Factor analysis with many variables

Discussion in 'Scientific Statistics Math' started by A Fog, Nov 24, 2007.

  1. A Fog

    A Fog Guest

    I am trying to do a factor analysis on the standard cross-cultural sample in order to test certain hypotheses.

    I am using the factanal function in R (www.r-project.org).
    My problem is that this function doesn't work when the number of variables exceeds the number of cases. It gives the following error message:
    "Error in solve.default(cv) : system is computationally singular: reciprocal condition number = 2.40481e-19"

    Is there a fundamental limitation in factor analysis that the number of variables must be smaller than the number of cases (e.g. can't do a factor analysis of 200 variables on 100 test persons)?
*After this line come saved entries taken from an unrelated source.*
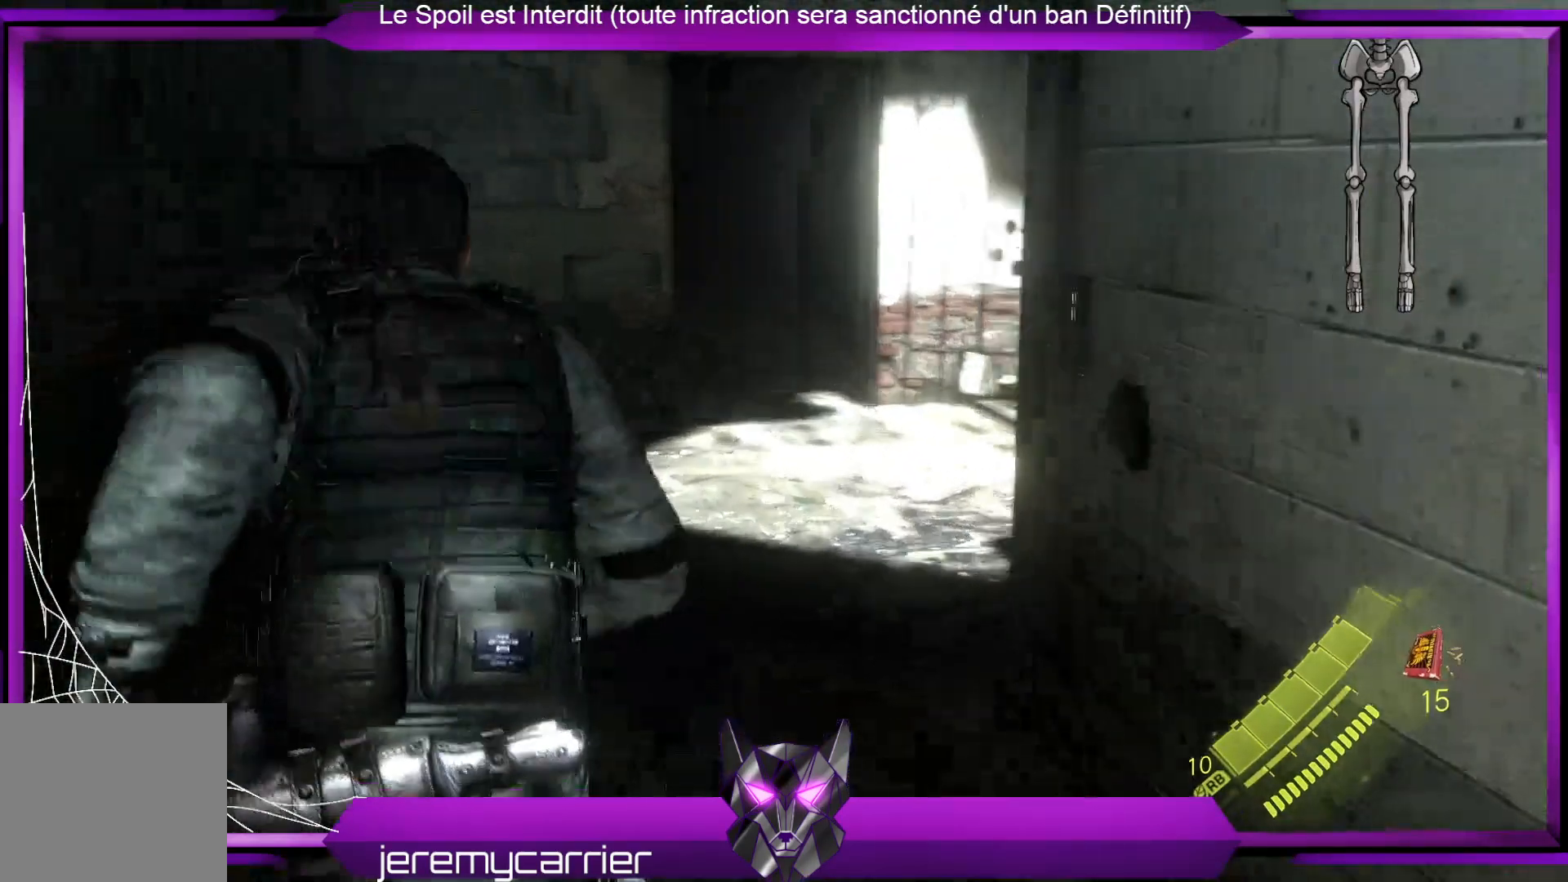
{"buttons": [], "left_stick": "up-left", "right_stick": "center", "events": [[134, "left_stick", "up-left"], [234, "right_stick", "center"]]}
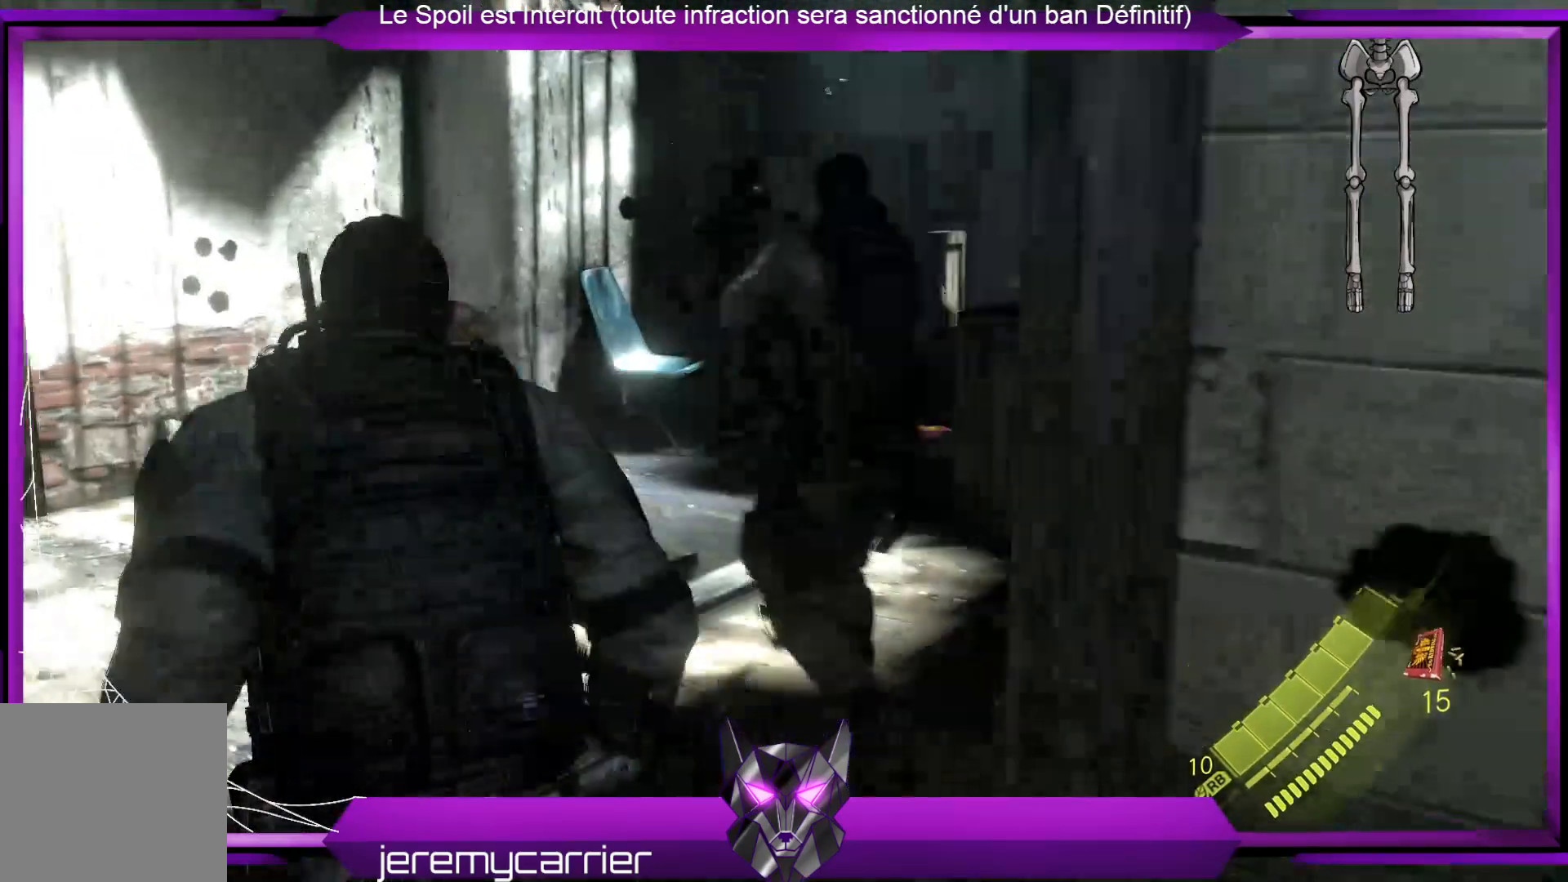
{"buttons": [], "left_stick": "up", "right_stick": "right", "events": [[301, "left_stick", "up"], [301, "right_stick", "right"]]}
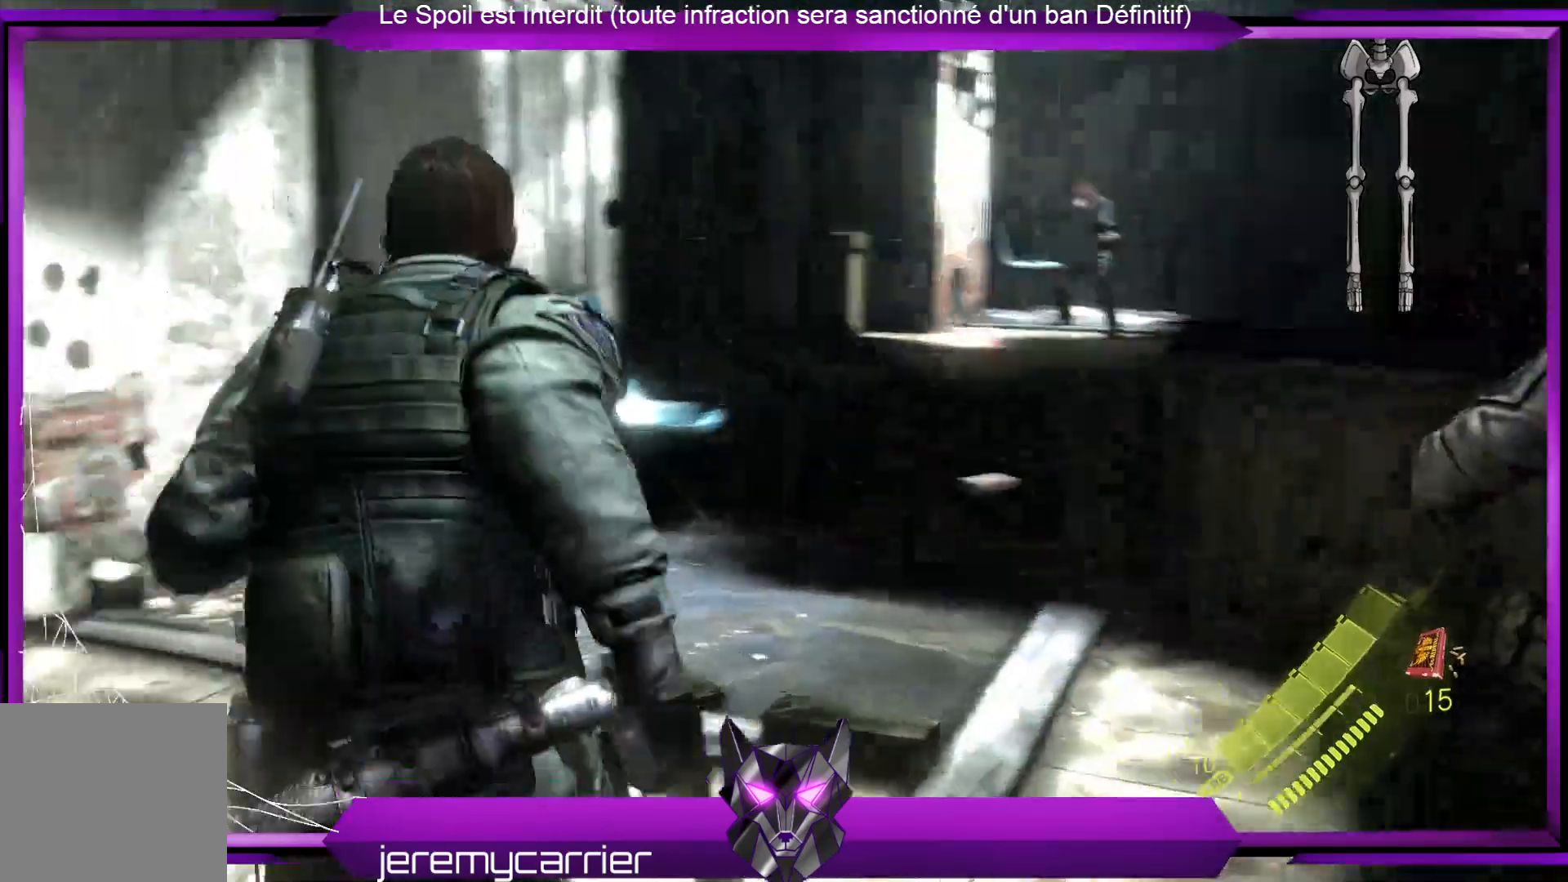
{"buttons": [], "left_stick": "up", "right_stick": "center", "events": [[34, "right_stick", "center"]]}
    I have also tried the "Multiple factor analysis" (MFA) function in the FactoMineR R package. This works with higher number of variables, but the result appears to be a principal component analysis, not a factor analysis. I want a factor analysis because the variables have high measurement errors. The output of factanal gives nice factors with pretty obvious interpretations, while the dimensions output of the MFA (PCA) is more messy with no clear interpretations.

    I would appreciate any advice on how to make a factor analysis with more variables than cases. I like R, but can use any other software if it is not too expensive.
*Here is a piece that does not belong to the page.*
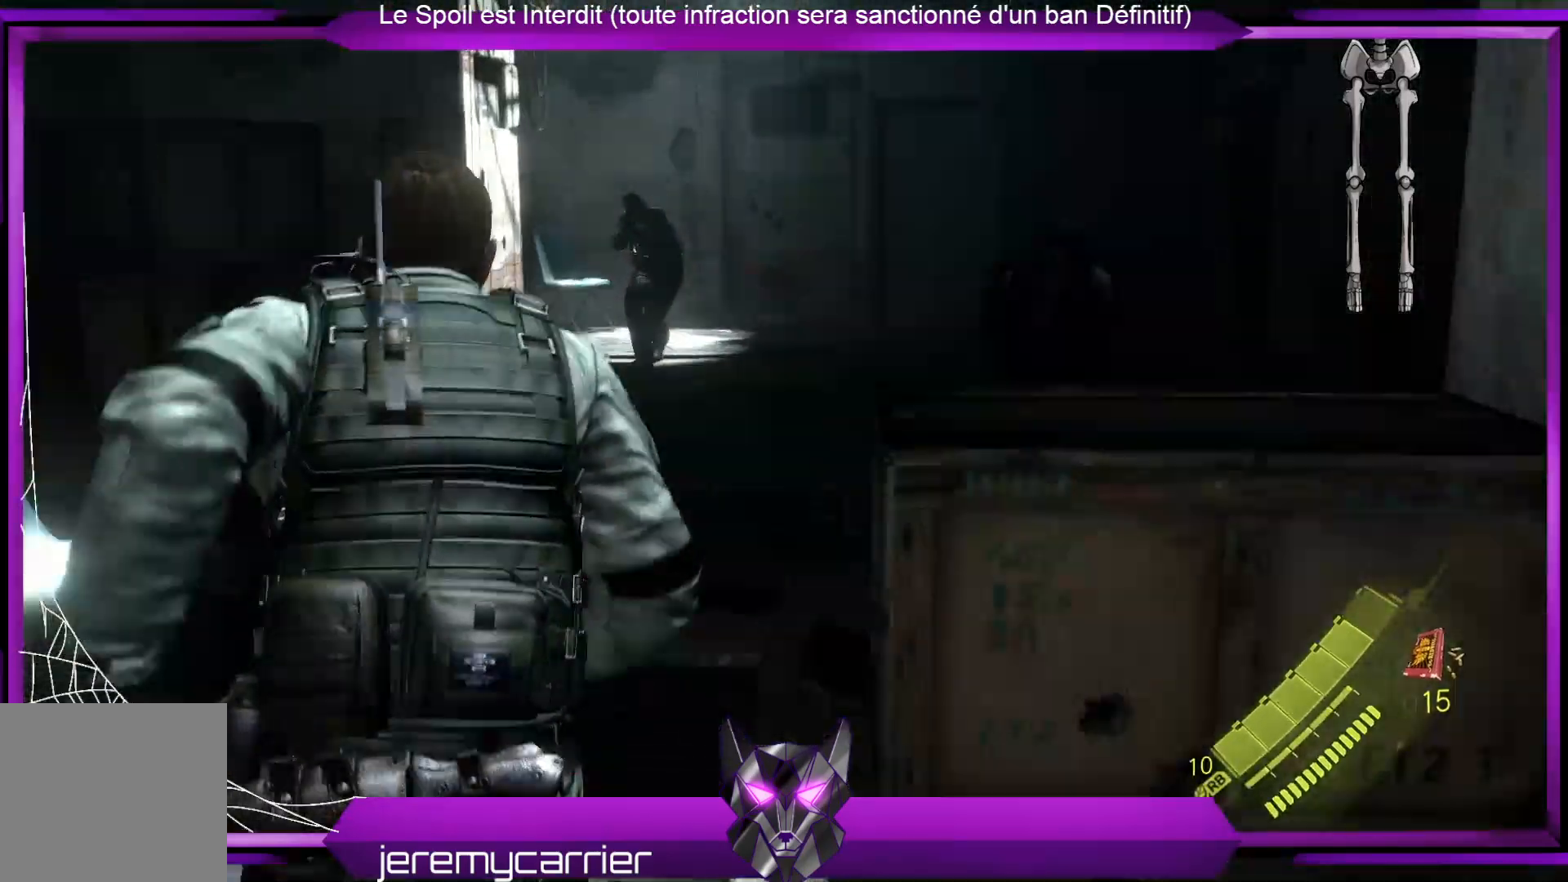
{"buttons": [], "left_stick": "up", "right_stick": "center", "events": []}
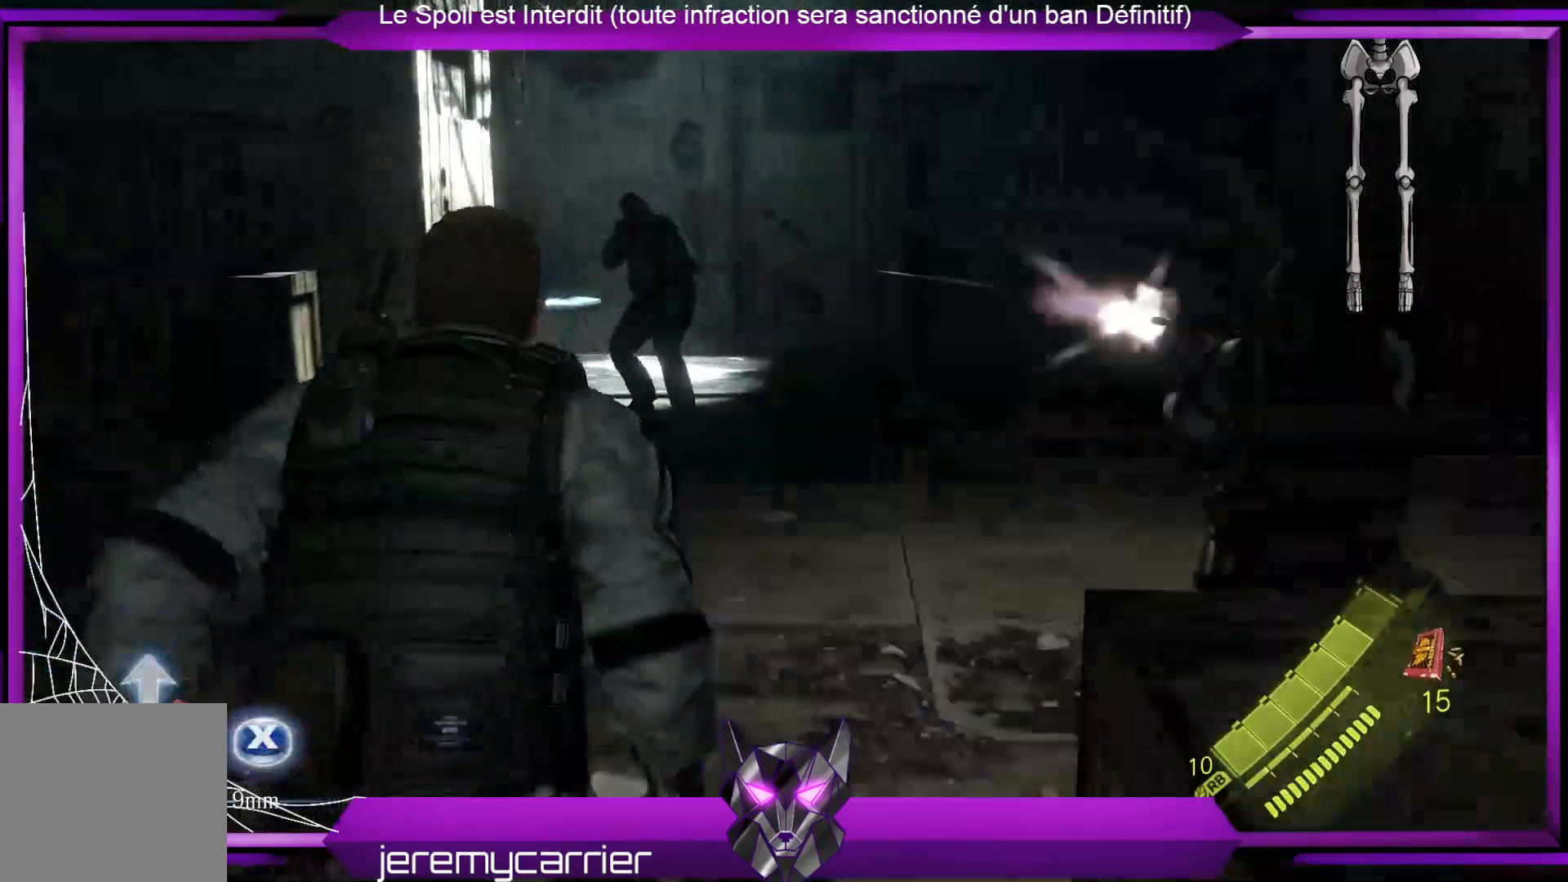
{"buttons": [], "left_stick": "up-left", "right_stick": "center", "events": [[100, "X", "down"], [267, "X", "up"], [334, "left_stick", "up-left"]]}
    (The standard cross-cultural sample is a file of more than 1000 traits of 186 non-industrial societies. I am using this for testing certain hypotheses on cultural and political reactions to collective dangers)
    A Fog, Nov 24, 2007
    1. Advertisements

  2. A Fog

    Ray Koopman Guest

    All the versions of factor analysis that I know of require the
    covariance matrix to be nonsingular, which in turn implies more
    cases than variables. You may be stuck with doing component analyses,
    or with doing factor analyses of small subsets of your variables.

    Have a look at Rudy Rummel's book _Applied Factor Analysis_
    and his "Understanding Factor Analysis" website
    Ray Koopman, Nov 24, 2007
    1. Advertisements

  3. A Fog

    A Fog Guest

    Thank you Ray. Now I don't have to try other software packages.
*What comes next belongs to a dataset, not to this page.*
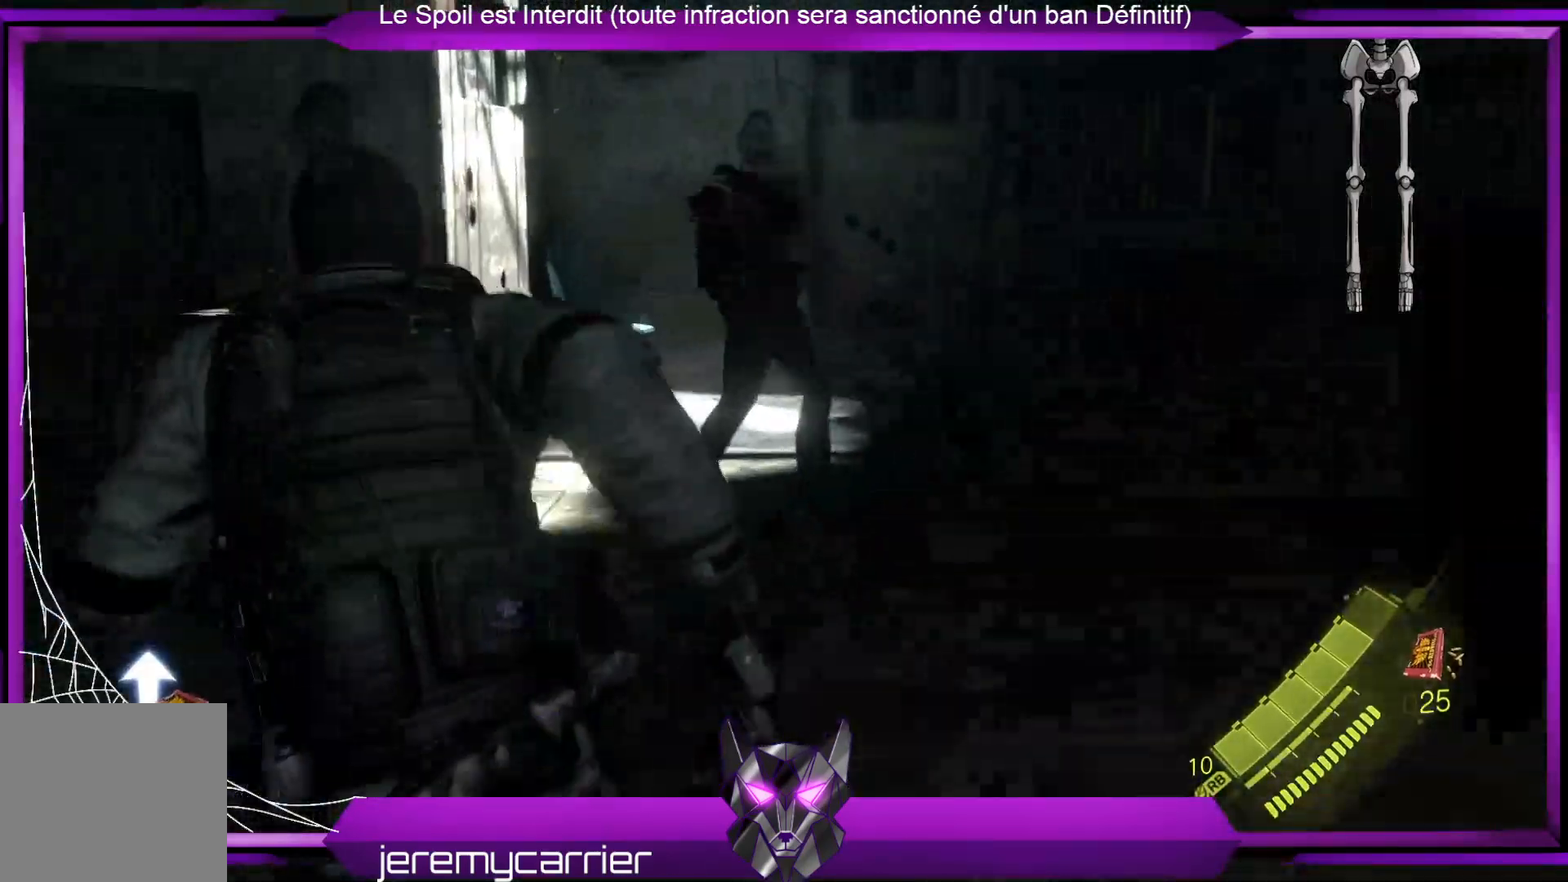
{"buttons": [], "left_stick": "up", "right_stick": "center", "events": [[167, "left_stick", "up"]]}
    I can think of three ways to handle the problem of too many variables:

    1. Remove the variables that have the highest uniqueness or lowest factor loading

    2. Remove variables that are unimportant to the hypothesis I want to test

    3. Look for variables that are highly correllated and combine them together by addition to reduce the number of variables.

    Method 1 is no good because it removes many of the variables that are most important to my hypothesis.

    Method 2 gives a nice result that confirms the hypothesis I want to test. My only concern is: Can my cherry-picking of variables produce a bias in favour of my hypothesis?

    Is method 3 valid?

    I am replacing missing data with the mean for that variable. Is there anything better I can do with missing data?
    A Fog, Nov 24, 2007
  4. A Fog

    Old Mac User Guest

    At the risk of being a party pooper, I have several concerns.

    1. If you are not thoroughly trained in multifactor analysis
    (including principal components analysis, factor analysis, etc.) then
    I suggest that you are headed for deep trouble using factor analysis.
    There are a lot of thistles on FA, and your original post suggests you
    are a novice with FA

    2. Eliminating variables "to taste" is a nice way to get the answer(s)
    you really desire.

    3. Replacing missing values with the mean for that variable is a bad

    Let's go back to the beginning.

    Why are you using FA in the first place?

    What are you trying to accomplish?

    Tell us a little about the data and the source(s) of that data.

    I've been in the "statistics business" for almost 53 years and haven't
    found it necessary or fruitful to use FA so far. Was in charge of a
    group of applied statisticians for about 37 years and no one in that
    group ever found a valid use for FA.

    Old Mac User, Nov 24, 2007
  5. I liked the post by OMU. I can offer a related perspective.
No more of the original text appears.